Paulo Elpídio de Menezes Neto (*)
Depois da morte da dialética, pouco sobrou de valia entre os despojos da cultura política recente dos homens. É que a lógica política vigente, mesmo a que sobreviveu entre os herdeiros da revelação marxista, perdeu substância e rumo, afogada no mal-entendido de palavras e significados subvertidos por impulsos semânticos incontroláveis.
Assim acontece com certos substantivos transformados em adjetivos pelo uso cotidiano que deles se faz. A palavra neoliberal parece ter sido banida do convívio familiar, da intimidade de pessoas decentes, transformada em expressão insultuosa, aplicada aos inimigos mais odiados. As palavras “esquerda” e “direita” foram recheadas de intenções, vestidas por acepções que podem reverenciar uma pessoa ou condená-la à execração pública. Os vocábulos “burguês” e “capitalista” ganharam conotações próprias, e carregam o peso de todos os pecados e infâmias e a certeza da eterna condenação.
Quem queira imiscuir-se nas questões tratadas pelos agentes do governo e sua “intelligentsia”, em vigilância permanente e obsequiosa, há que se expor à copiosa retórica de um contraponto prenhe de certezas e verdades aceitas e ao anátema condenatório.
Como ainda não é cobrado pedágio nos atos de discordância explícita, raros entre nós, aliás, afoitam-se algumas pessoas menos sensatas, como eu faço, por esses censuráveis caminhos da cizânia. Tendo considerado estas graves questões da nossa topografia política, com o teodolito posto sobre esquerda, direita e centro (herança dos girondinos, “feuillants”, jacobinos e “cordeliers” da Revolução Francesa), ocorreu-me que a esquerda da direita e a direita da esquerda são o centro, o ponto “G” da serena sabedoria no qual se abrigam os partidos e os seus xamãs. Pois aí fizeram morada a “base aliada”, os consensos e dissensos.

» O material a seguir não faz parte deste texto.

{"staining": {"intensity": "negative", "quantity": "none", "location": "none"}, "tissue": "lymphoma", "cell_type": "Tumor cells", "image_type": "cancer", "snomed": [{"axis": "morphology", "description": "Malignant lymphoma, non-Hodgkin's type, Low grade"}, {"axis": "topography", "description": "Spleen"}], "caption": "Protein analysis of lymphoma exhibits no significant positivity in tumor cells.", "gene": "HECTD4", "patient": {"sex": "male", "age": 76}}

Para felicidade nossa, esses arroubos cívicos nunca chegam a promover uma crise, pois a governabilidade, embora imponha seus custos operacionais, a todos une em harmoniosa cumplicidade patriótica. Poderíamos ser induzidos a acreditar que as queixas e amargas recriminações dirigidas ao governo pelos seus aliados e as votações contrárias ao aconselhamento das lideranças fossem sinais de crise política iminente. Ledo engano. As aparências confundem os menos avisados.
Não há crise que não seja de legitimidade, aprendemos, agora, com fonte autorizada do governo. No mais, são refluxos republicanos, ajustes circunstanciais, feitos entre eructações patrióticas de parlamentares abnegados, unidos pelo consenso da maioria que governa e compartilha o ônus do governo, tudo dentro do mais severo viés republicano.

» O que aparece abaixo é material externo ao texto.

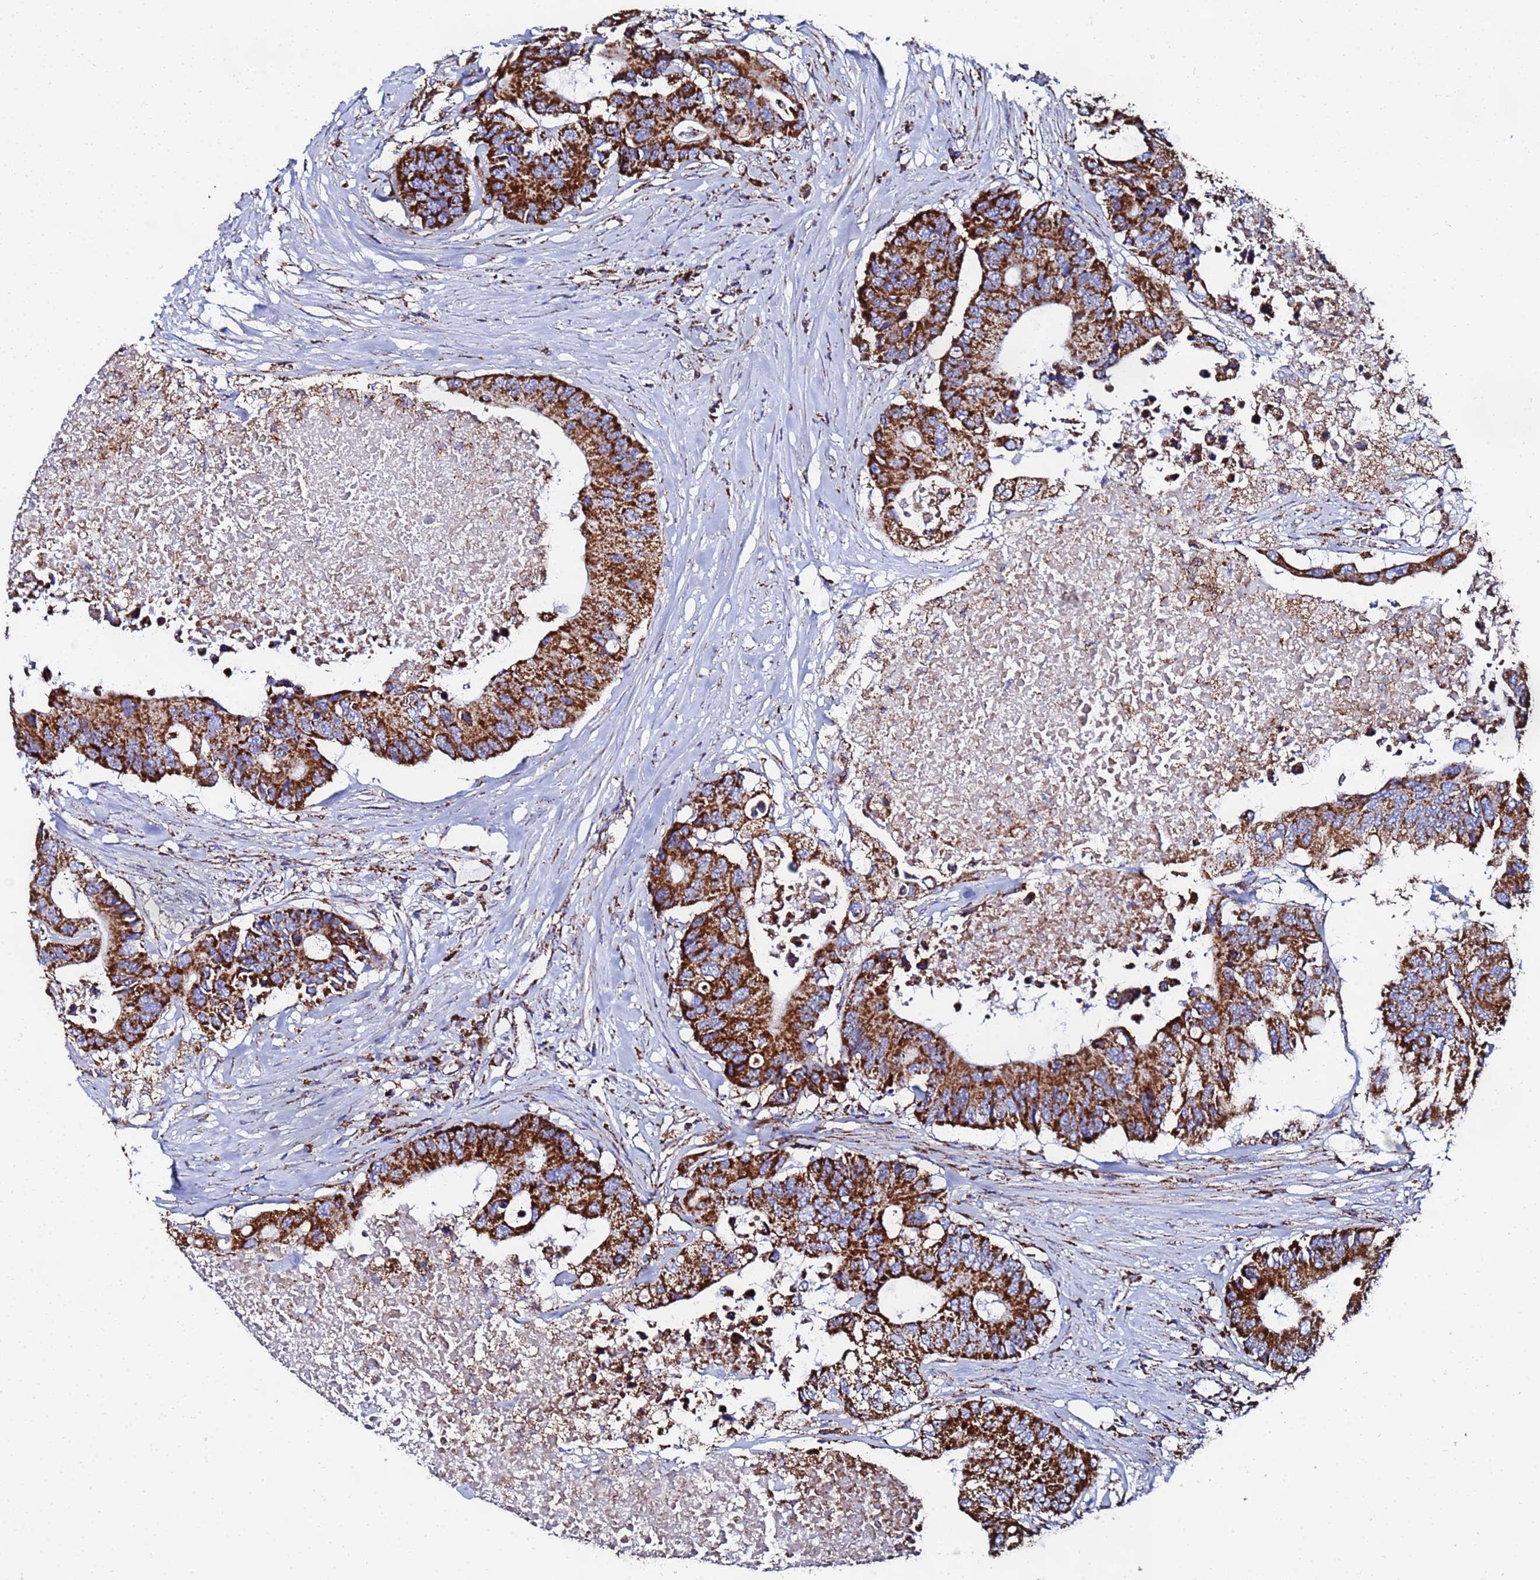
{"staining": {"intensity": "strong", "quantity": ">75%", "location": "cytoplasmic/membranous"}, "tissue": "colorectal cancer", "cell_type": "Tumor cells", "image_type": "cancer", "snomed": [{"axis": "morphology", "description": "Adenocarcinoma, NOS"}, {"axis": "topography", "description": "Colon"}], "caption": "DAB immunohistochemical staining of human colorectal cancer reveals strong cytoplasmic/membranous protein positivity in approximately >75% of tumor cells.", "gene": "GLUD1", "patient": {"sex": "male", "age": 71}}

A mudança das lideranças no Congresso não deve, assim, ser vista como sinal de agravamento de dificuldades acumuladas. Só os incrédulos acreditavam na explosão de uma luta intestina nas bases do governo. Longe de nós um motim fratricida, capaz de comprometer a integridade do corpo místico dessa virtuosa aliança entre esquerda e direita, ou o que isso possa significar, em nome de generoso amor pela pátria comum.
(*) Cientista político e membro da Academia Brasileira de Educação
Fonte: O Povo, 4/04/12. Opinião, p.6.